Conseil commun de la fonction publique (CCFP) du 13 janvier 2026
Le 13 janvier 2026 un CCFP présidé par David Amiel ministre délégué chargé de la Fonction publique et de la Réforme de l’État a émis un avis sur un projet de loi et 2 décrets. Avant le début des travaux, la ministre de l’Action et des Comptes publics est venue personnellement prononcer un hommage très émouvant à Mylène Jacquot décédée en décembre 2025. Elle a ensuite cédé la parole à Laure Revel secrétaire générale de la CFDT Fonctions Publiques, avant d’inviter toutes les personnes présentes à observer une minute de silence.
Les projets de texte présenté par le ministre ont reçu un avis favorable de la majorité des votants.
Projet de loi de sécurisation du droit de la Fonction Publique : les articles soumis à l’examen du CCFP concernent la pérennisation de la titularisation des apprentis en situation de handicap, après évaluation de leurs compétences par une commission ; permettent à bénéficier pour des personnels concernés, d’un contrat à durée indéterminé au terme de six années de service public ; reconnaissent le droit de se taire pour les agents qui passent en conseil de discipline; remédient par voie d’ordonnance aux erreurs de codification du code général de la fonction publique ; rétablissement des conditions de nominations des conseillers-maîtres de la Cour des comptes.
Projet de décret relatif à l’information des bénéficiaires du droit au report de congé annuel dans la fonction publique : il s’agit d’adapter le droit français à une directive européenne.
Projet de décret qui prévoit de déroger à l’obligation de publicité d’un poste vacant en cas de reclassement d’un agent inapte.
Les messages du ministre aux organisations syndicales et aux employeurs publics
Le ministre a souhaité que l’année 2026 soit utile pour les agents, les employeurs publics et les usagers.
Il a décrit la concertation en trois niveaux.

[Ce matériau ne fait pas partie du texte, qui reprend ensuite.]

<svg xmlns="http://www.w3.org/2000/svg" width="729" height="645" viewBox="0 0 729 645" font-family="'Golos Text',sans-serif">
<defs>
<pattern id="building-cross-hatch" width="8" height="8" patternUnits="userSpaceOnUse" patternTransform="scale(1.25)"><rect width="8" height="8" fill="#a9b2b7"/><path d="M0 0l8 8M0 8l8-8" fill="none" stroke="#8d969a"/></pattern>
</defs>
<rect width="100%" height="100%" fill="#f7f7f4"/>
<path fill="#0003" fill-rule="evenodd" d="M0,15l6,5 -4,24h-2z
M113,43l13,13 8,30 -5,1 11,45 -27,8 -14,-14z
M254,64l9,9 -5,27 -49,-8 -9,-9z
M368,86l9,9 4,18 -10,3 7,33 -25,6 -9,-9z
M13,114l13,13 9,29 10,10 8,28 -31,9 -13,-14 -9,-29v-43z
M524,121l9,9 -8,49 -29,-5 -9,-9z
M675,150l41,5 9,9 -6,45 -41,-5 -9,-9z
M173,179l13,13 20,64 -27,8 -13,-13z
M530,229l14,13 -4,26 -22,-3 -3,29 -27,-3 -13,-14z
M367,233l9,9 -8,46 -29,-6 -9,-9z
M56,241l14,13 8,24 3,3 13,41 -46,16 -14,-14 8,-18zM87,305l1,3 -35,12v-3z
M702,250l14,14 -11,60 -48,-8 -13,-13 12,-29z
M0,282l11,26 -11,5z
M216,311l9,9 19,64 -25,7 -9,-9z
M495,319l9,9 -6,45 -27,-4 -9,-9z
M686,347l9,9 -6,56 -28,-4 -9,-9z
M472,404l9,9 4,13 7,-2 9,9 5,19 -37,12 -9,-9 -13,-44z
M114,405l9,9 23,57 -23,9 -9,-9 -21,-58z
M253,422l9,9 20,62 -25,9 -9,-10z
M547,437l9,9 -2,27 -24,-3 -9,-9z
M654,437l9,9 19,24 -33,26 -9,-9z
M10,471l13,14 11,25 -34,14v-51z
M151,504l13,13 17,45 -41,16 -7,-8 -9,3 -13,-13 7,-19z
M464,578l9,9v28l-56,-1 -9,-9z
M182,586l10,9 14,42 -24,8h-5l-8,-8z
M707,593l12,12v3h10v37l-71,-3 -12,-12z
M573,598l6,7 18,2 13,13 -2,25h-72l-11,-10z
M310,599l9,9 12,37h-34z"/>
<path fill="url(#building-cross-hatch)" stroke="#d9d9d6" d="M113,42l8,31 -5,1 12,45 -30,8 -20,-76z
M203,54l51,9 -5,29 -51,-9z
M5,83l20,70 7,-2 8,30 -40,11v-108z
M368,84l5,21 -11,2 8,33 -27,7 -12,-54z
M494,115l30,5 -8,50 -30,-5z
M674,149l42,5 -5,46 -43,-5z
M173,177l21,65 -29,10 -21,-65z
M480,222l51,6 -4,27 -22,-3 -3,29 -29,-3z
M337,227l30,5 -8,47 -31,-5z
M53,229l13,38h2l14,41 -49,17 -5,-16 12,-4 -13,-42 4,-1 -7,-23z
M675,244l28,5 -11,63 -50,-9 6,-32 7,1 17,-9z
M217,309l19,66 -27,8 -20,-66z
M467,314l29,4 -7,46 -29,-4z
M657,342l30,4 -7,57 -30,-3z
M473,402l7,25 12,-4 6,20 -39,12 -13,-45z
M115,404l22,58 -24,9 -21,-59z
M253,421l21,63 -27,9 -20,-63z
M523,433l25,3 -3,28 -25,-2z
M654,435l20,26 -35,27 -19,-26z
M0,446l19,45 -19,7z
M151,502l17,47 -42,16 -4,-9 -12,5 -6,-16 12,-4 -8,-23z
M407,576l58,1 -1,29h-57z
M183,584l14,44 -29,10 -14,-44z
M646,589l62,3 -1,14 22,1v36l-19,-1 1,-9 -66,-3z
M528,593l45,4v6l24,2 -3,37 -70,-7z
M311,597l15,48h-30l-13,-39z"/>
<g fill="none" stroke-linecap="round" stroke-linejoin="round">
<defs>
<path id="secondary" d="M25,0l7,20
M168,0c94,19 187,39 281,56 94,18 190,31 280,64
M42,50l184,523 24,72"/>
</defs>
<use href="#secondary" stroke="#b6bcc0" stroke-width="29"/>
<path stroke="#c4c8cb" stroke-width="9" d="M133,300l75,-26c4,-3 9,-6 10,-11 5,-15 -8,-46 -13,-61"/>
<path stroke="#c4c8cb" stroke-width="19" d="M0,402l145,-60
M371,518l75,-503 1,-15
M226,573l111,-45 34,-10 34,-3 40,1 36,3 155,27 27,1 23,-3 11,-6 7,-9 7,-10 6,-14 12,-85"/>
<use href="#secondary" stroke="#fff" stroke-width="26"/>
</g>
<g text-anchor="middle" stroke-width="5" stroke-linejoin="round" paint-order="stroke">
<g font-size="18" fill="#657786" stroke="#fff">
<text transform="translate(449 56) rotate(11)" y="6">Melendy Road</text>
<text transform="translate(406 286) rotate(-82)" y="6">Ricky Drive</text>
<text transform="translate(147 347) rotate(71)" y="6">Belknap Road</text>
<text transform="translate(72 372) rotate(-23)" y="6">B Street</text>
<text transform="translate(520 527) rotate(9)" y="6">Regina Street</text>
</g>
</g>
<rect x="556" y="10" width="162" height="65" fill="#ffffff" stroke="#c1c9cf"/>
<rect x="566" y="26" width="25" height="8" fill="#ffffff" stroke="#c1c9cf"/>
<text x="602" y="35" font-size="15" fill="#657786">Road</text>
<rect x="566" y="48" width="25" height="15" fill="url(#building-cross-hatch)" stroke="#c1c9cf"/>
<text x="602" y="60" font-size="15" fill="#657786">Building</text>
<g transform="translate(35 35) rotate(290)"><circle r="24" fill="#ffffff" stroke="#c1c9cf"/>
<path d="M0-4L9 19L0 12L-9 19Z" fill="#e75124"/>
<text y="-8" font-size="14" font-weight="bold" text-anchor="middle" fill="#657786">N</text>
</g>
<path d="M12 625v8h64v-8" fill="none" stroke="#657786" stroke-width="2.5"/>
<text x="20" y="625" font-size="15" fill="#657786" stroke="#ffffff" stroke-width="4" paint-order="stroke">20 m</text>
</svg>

Le premier niveau est celui du quotidien des agents, de l’égalité professionnelle, de la protection des agents, de la santé au travail ;
Le second niveau est pluriannuel. Un cycle sur les carrières de rythme mensuel et la participation à la conférence « travail, emploi, retraites » qui ne doit pas se limiter au secteur privé ;
Le troisième niveau porte sur la revue stratégique de la fonction publique à l’horizon 2035-2050 ;
David Amiel a également détaillé l’agenda social du 1er semestre 2026 :
1. L’amélioration de la vie quotidienne des agents
L’amélioration du logement dans les grandes villes, l’outre-mer, les départements frontaliers. Il s’agira notamment d’identifier les territoires prioritaires afin de mobiliser les préfets ;
Le numérique et l’intelligence artificielle (IA). Il convient d’éviter trois risques : l’IA clandestine (ChatGPT), le manque d’outils au travail et l’IA déshumanisante ;
La protection des agents. Le processus législatif sera relancé pour protéger les agents contre les incivilités, les menaces et les agressions ;
La santé au travail ;
La protection sociale complémentaire. L’objectif est la généralisation aux 3 versants de la Fonction Publique. La fonction publique hospitalière doit avoir bouclé « la négociation » à la fin du mois d’avril 2026 pour une mise en œuvre au 1er janvier 2027.
2. Les chantiers structurants
Égalité professionnelle. Le nouveau thème de la santé des femmes doit être intégré dans un accord renouvelé ;
Les carrières et les rémunérations doivent faire l’objet de négociations. Les taux de promotions en C et en B à l’État seront améliorés.
Comme l’a souligné la CFDT, et évidemment le ministre l’a reconnu, pour mettre en musique ces annonces, le Parlement doit voter un budget pour la France avant la fin de ce mois de janvier.
Ce premier CCFP de l’année 2026 n’a pas fait l’objet de tensions particulières, mais les organisations syndicales sont restées sur leur faim en ce qui concerne la revalorisation du point d’indice et la remise en fonction de la garantie individuelle du pouvoir d’achat (GIPA).